-- begin DOCUMENT --

"Advice for the Young at Heart" is a song by the English band Tears for Fears, taken from their 1989 album The Seeds of Love. It was released as the third single from the album in February 1990.

The song was written by Roland Orzabal and keyboardist/singer Nicky Holland. The lead vocal was sung by Curt Smith (the only track on the whole The Seeds of Love album that he sang lead vocals on).

The single only reached #89 in the US Billboard 100 but was a Top 40 hit in the UK (#36), France (#31), Canada (#25) and The Netherlands (#22), and a Top 20 hit in Ireland (#15).  In 1992, when Tears for Fears released Tears Roll Down (Greatest Hits 82–92), "Advice for the Young at Heart" was re-released in Brazil.

While the album version was mixed by David Bascombe, the single version was mixed by Bob Clearmountain. The single mix was included on the 2020 deluxe edition of The Seeds of Love.

-- end DOCUMENT --
-- begin GIVEN RECORDS --

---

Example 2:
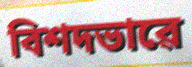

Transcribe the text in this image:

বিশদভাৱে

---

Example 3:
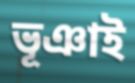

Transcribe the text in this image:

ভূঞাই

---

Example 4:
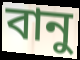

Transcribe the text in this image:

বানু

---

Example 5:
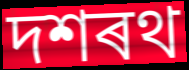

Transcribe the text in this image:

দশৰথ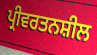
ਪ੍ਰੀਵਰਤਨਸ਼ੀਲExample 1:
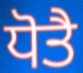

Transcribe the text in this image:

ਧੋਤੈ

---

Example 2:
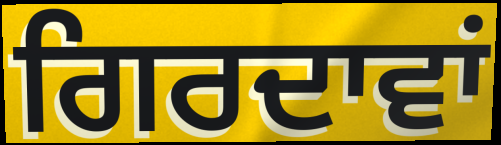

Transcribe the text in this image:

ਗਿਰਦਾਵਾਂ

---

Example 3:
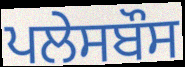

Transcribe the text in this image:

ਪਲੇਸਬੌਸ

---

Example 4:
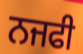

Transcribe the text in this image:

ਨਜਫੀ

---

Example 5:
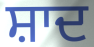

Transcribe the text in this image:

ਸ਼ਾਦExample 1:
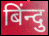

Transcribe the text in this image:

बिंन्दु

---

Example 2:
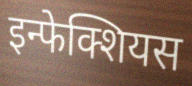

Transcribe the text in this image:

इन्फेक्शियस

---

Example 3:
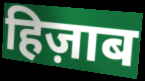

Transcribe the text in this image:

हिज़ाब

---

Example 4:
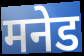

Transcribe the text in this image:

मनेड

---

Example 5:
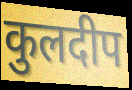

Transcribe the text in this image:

-- end GIVEN RECORDS --

- **YOUR TASK**: Please print, word for word, the part of the song text that opens with "The song was" and closes with "re-released in Brazil.". The items come from a separate source.

- **FINISHED EXERCISE**:
The song was written by Roland Orzabal and keyboardist/singer Nicky Holland. The lead vocal was sung by Curt Smith (the only track on the whole The Seeds of Love album that he sang lead vocals on).

The single only reached #89 in the US Billboard 100 but was a Top 40 hit in the UK (#36), France (#31), Canada (#25) and The Netherlands (#22), and a Top 20 hit in Ireland (#15).  In 1992, when Tears for Fears released Tears Roll Down (Greatest Hits 82–92), "Advice for the Young at Heart" was re-released in Brazil.